In situ observation of anisotropic tribological contact evolution in 316L steel formed by selective laser melting

A consensus on the tribological performance of components by additive-versus conventional manufacturing has not been achieved; mainly because the tribological test set-ups thus far were not suited for investigating the underlying microstructure's influence on the tribological properties. As a result, utilization of additive manufacturing techniques, such as selective laser melting (SLM), for tribological applications remains questionable. Here, we investigate the anisotropic tribological response of SLM 316L stainless steel via in situ SEM reciprocating micro-scratch testing to highlight the microstructure's role.
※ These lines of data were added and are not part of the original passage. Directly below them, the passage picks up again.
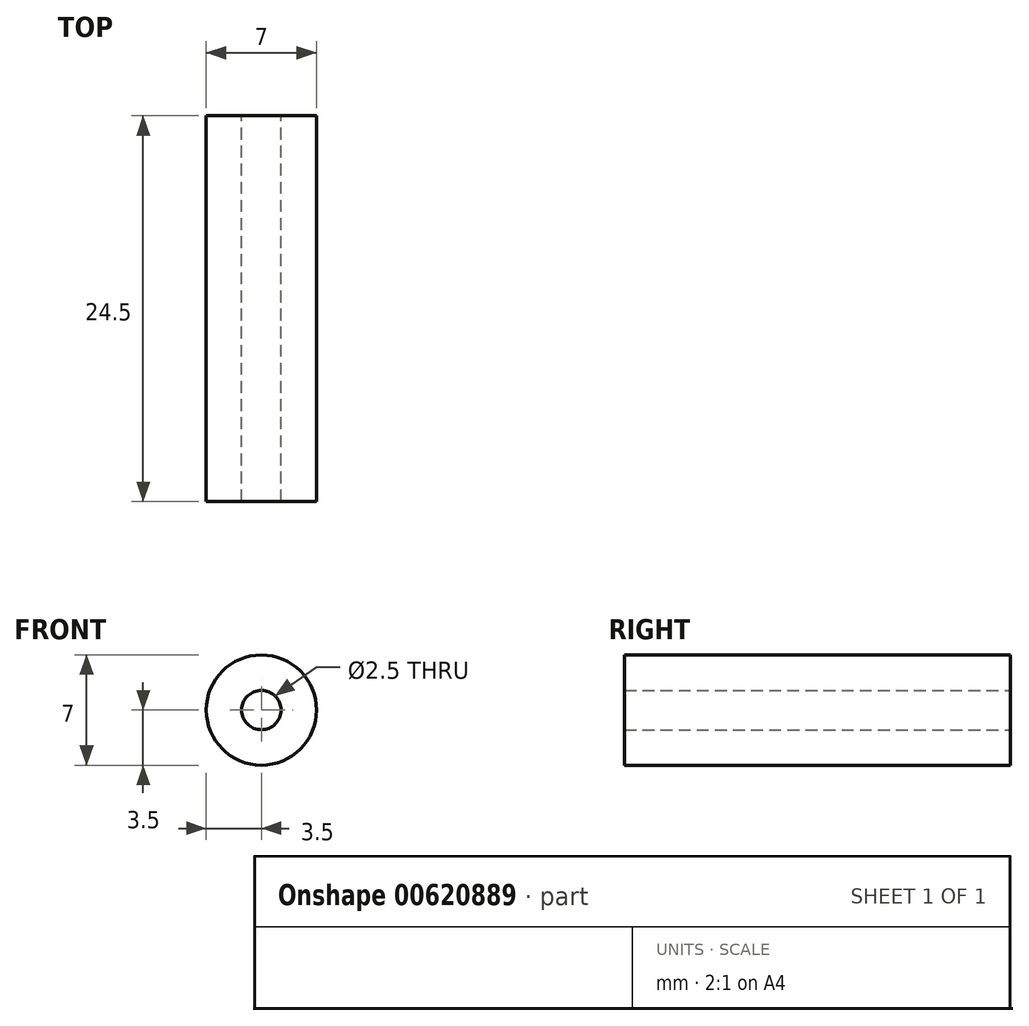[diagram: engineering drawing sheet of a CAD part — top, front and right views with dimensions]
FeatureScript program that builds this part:
annotation { "Feature Type Name" : "Feature", "Feature Type Description" : "" }
export const myFeature = defineFeature(function(context is Context, id is Id, definition is map)
    precondition{}
    {
        {
            var Q0;
            Q0=qCreatedBy(makeId("Front.planeOp"),FACE);
            var sketch = newSketch(context, id + "F0", { "sketchPlane" : qUnion([Q0])});
            skCircle(sketch, "E0", {"center": v(0, 0) * mm, "radius": 1.25 * mm});
            skCircle(sketch, "E1", {"center": v(0, 0) * mm, "radius": 3.5 * mm});
            skSolve(sketch);
        }
        {
            var Q0;
            Q0=makeQuery(id+"F0.imprint","IMPRINT",FACE,{"disambiguationData":[TD([[makeQuery(id+"F0.imprint","IMPRINT",EDGE,{"derivedFrom":sQuery(id+"F0.wireOp",EDGE,"E0")}),-1.0]])]});
            extrude(context, id + "F1", {"entities" : qUnion([Q0]), "depth" : 24.5 * mm, "offsetDistance" : 25 * mm});
        }
    });
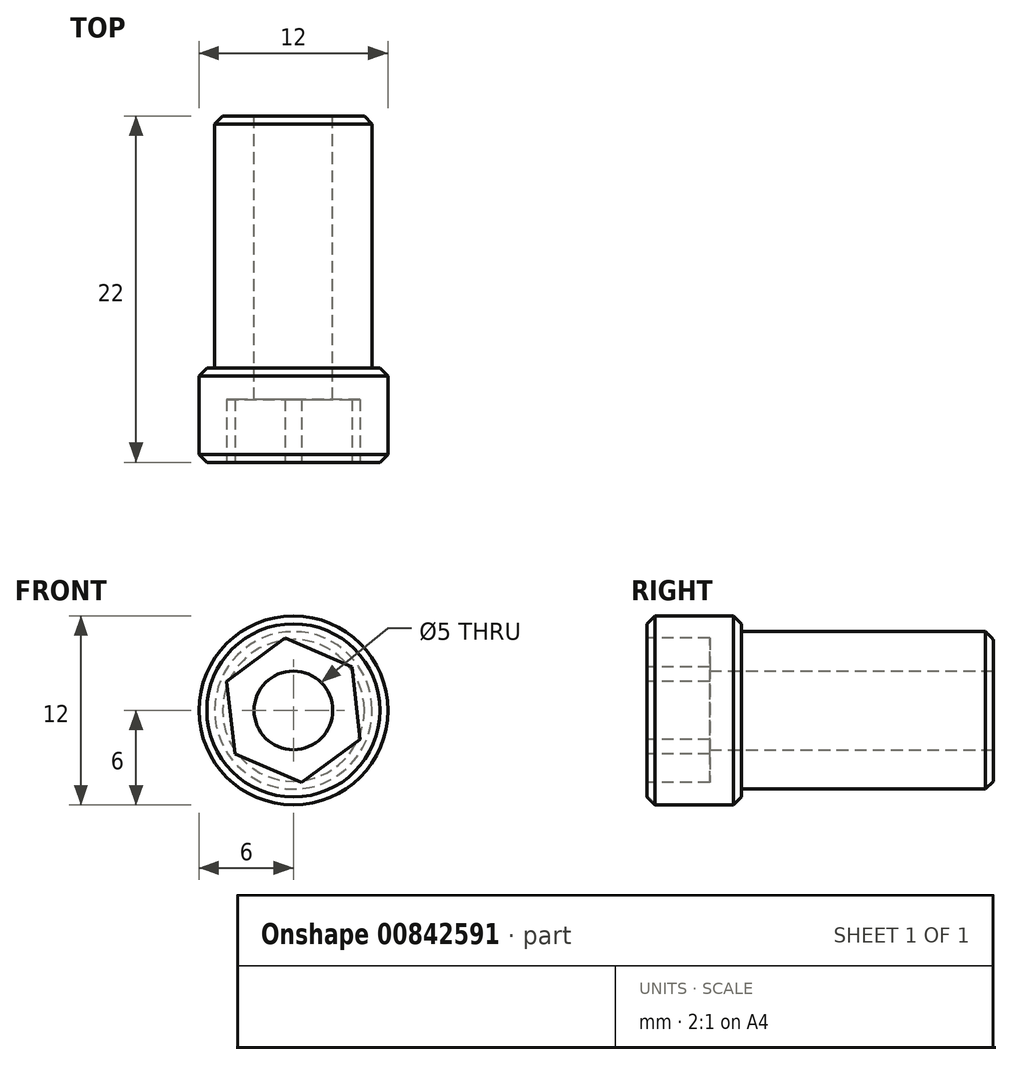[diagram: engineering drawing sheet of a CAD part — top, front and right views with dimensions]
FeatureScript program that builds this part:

As-built 316L SLM specimens were compared against annealed wire-drawn 316L. We found that: (i) microgeometric conformity was the main driver for achieving steady-state friction, (ii) the anisotropic friction of the additively manufactured components is limited to the break-in and is caused by the lack of conformity, (iii) the cohesive bonds, whose strength is proportional to frictional forces, are stronger in the additively manufactured specimens likely due to the dislocation-dense, cellular structures, (iv) low Taylor-factor grains with large dimension stimulate microcutting in the form of long, thin sheets with serrated edges. These findings uncover some microstructurally driven tribological complexities when comparing additive to conventional manufacturing.